Nation Briefs

Washington, D.C.: National Geographic finds Afghan ‘cover’ girl

Nearly 18 years ago, an Afghan girl orphaned and living in a refugee camp appeared on the cover of National Geographic, her eyes big and green, a red scarf draped loosely over her hair.

Now, the magazine says it has tracked down the subject of that famous photo, a wife and mother living in a remote part of Afghanistan, and will once again feature her in its April issue focusing on the plight of refugees.

The girl, whose parents had been killed by bombing during the Soviet war in Afghanistan, was photographed in 1984 at the Nasir Bagh refugee camp in Pakistan by Steve McCurry.

Sharbat Gula married shortly after the picture was taken and has had four girls, one of whom died as an infant. A Pashtun, she had never seen her famous photo, the magazine said.

The original photograph also was on the cover of a best-selling special edition that National Geographic published last fall of its 100 best photographs over the years.

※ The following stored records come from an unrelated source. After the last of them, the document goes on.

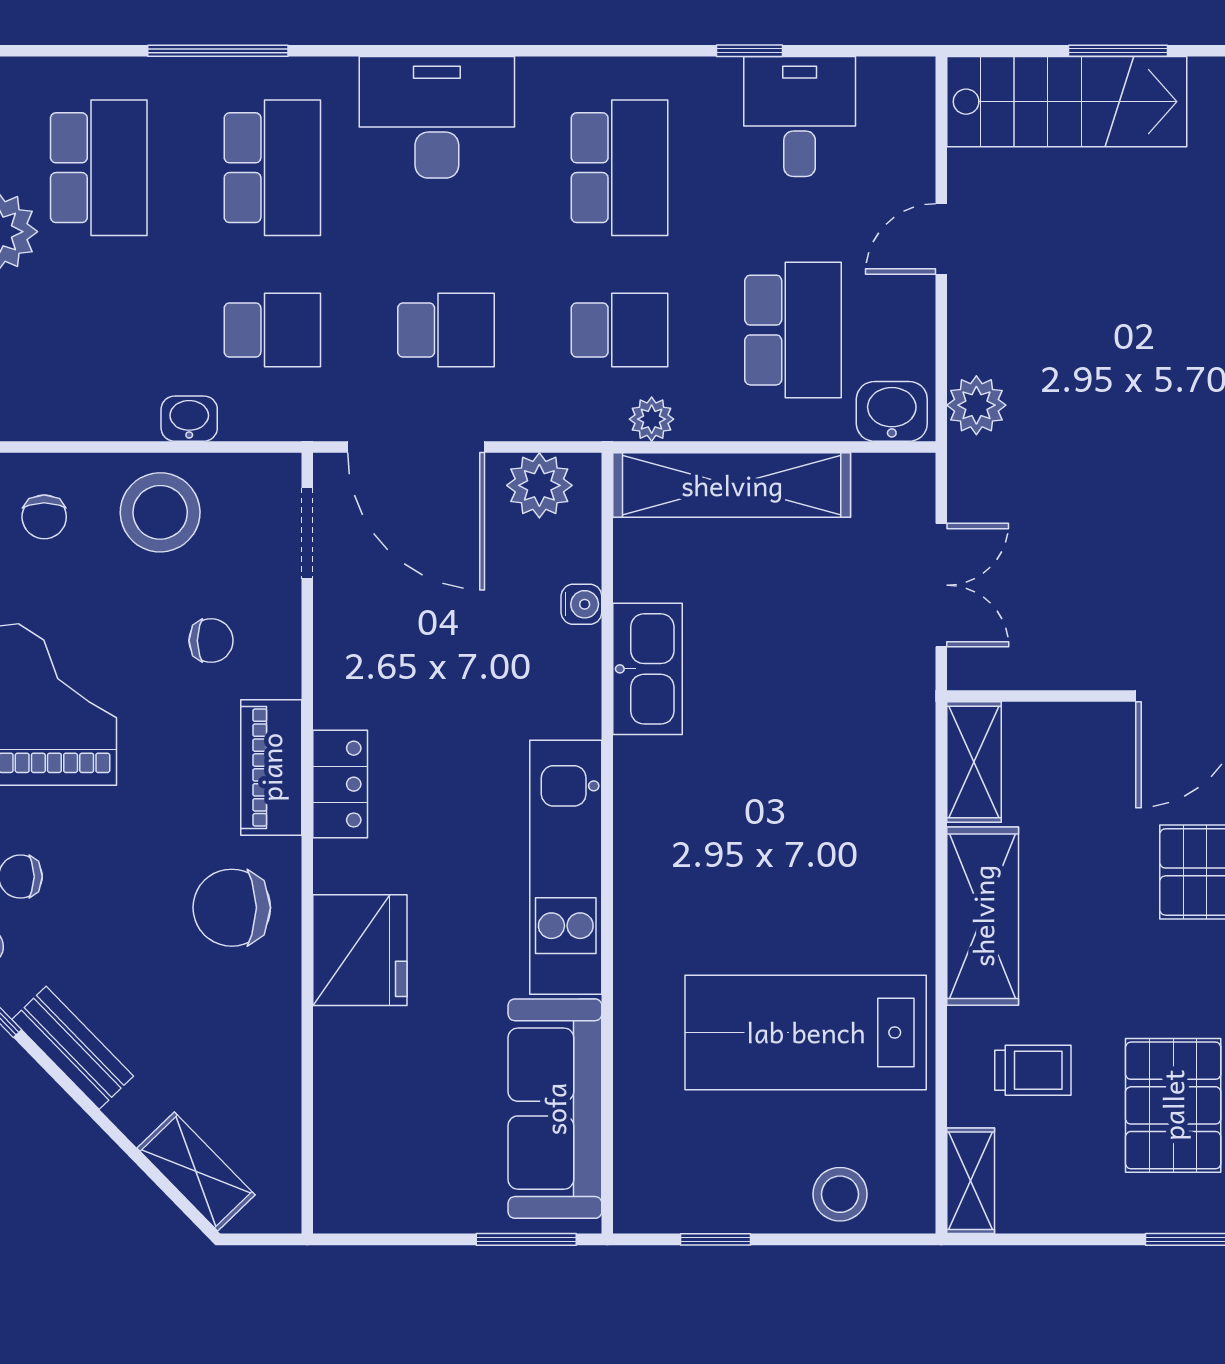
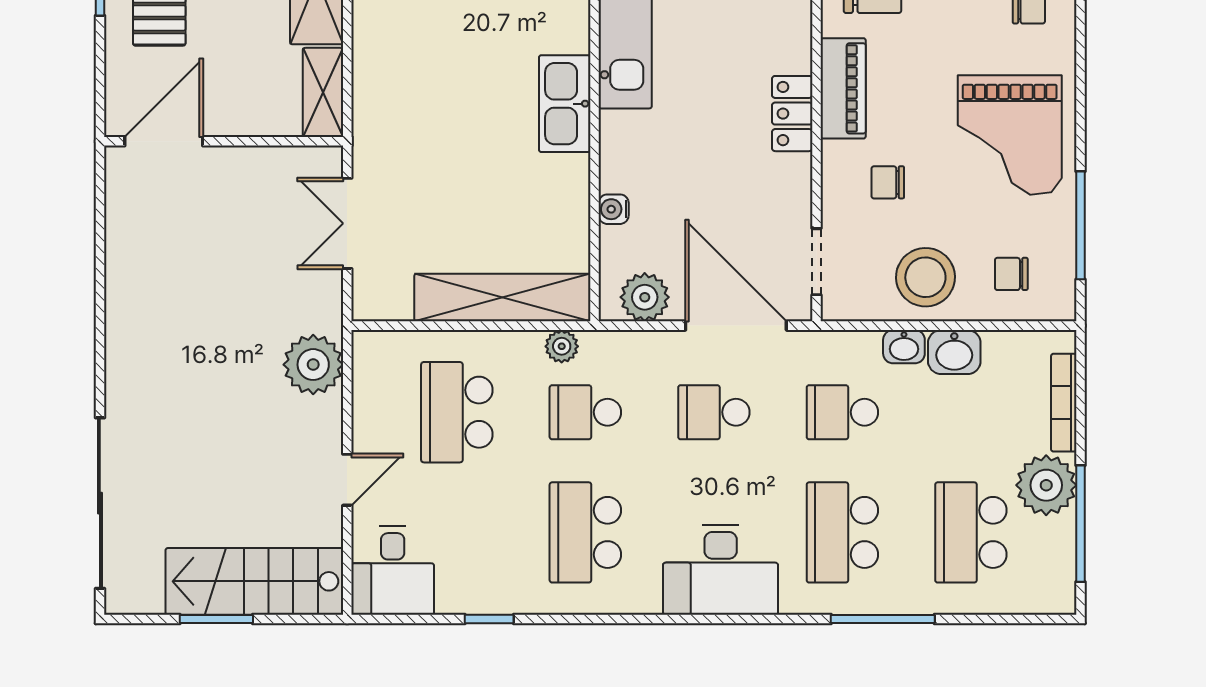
desk: (800, 116) -> (393, 570), moved
plant: (976, 405) -> (313, 365), width x1.36, depth x1.36
washbasin: (892, 411) -> (954, 352), moved
chair: (44, 517) -> (1011, 274), turned -90
kitchen sink: (648, 669) -> (565, 104), moved
locker: (340, 784) -> (792, 114), moved

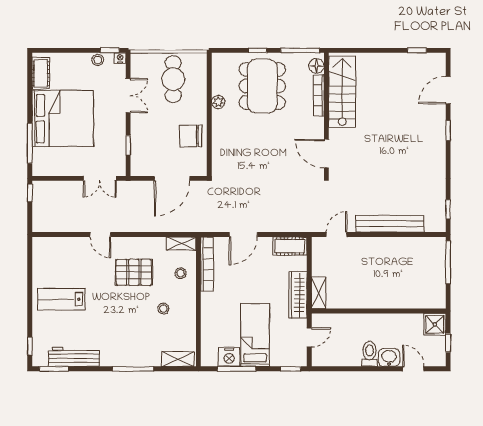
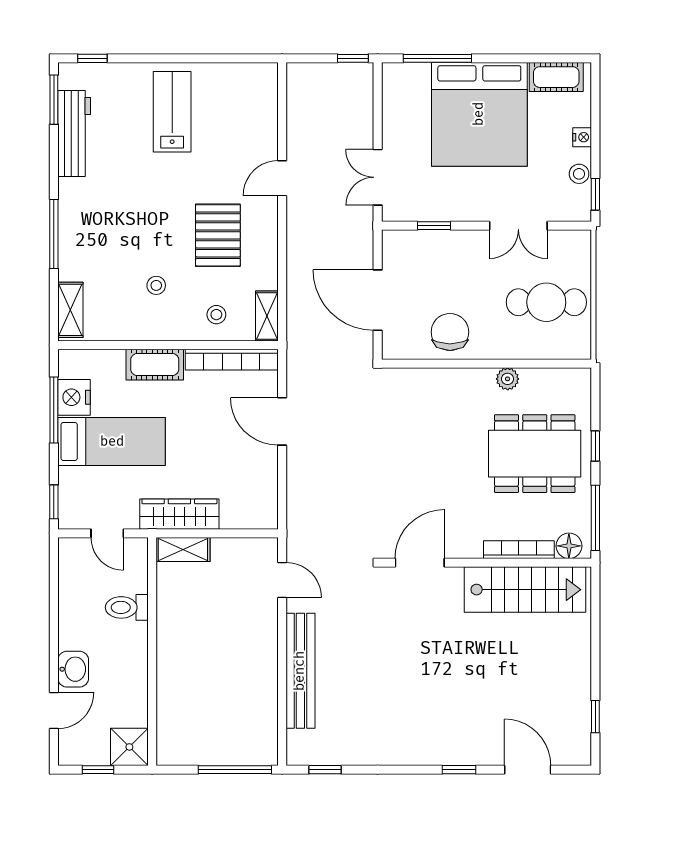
nightstand: (120, 58) -> (582, 137), moved
cot: (290, 246) -> (155, 365), moved, turned 90
toilet: (370, 354) -> (127, 607), moved, turned 180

Georgia: Britain’s pleas ignored; rapist, killer executed

Ignoring pleas from Great Britain, Georgia executed a dual British-American citizen Tuesday night for raping and murdering a woman 17 years ago.

Tracy Lee Housel was executed by lethal injection in Jackson.

Housel, who was born in the British territory of Bermuda, admitted picking up Jean Drew, 46, at a suburban Atlanta truck stop in 1985, then raping her and bashing her head.

During his sentencing hearing, Housel also admitted beating a Texas truck driver to death with a hammer and stabbing an Iowa man.

The execution drew intense media interest in Great Britain, which abandoned capital punishment 40 years ago.

Prime Minister Tony Blair had asked Georgia’s parole board to commute Housel’s sentence to life in prison. The Law Society, representing lawyers in England and Wales, also wrote to the parole board, and members of the British Parliament signed a motion calling for Housel’s sentence to be commuted.

Ohio: Hole discovered in nuclear reactor

An acid leak inside a nuclear power plant ate a hole 6 inches deep into a steel cap that covers the plant’s reactor vessel, federal inspectors said.

The hole, which was stopped by a layer impervious to the acid, does not pose a safety threat, said Nuclear Regulatory Commission spokesman Jan Strasma.

If the acid had penetrated the massive cap and allowed steam to escape, safety systems would have immediately cooled the reactor, he said. And while the steam would contain some radioactive material, it would have been confined by the reactor containment building. Even if steam had escaped from the building, there would have been no danger to the public, Strasma said.

“There was no hazard,” Strasma said Tuesday. “It’s certainly very unusual. It’s a deterioration of a very important safety feature.”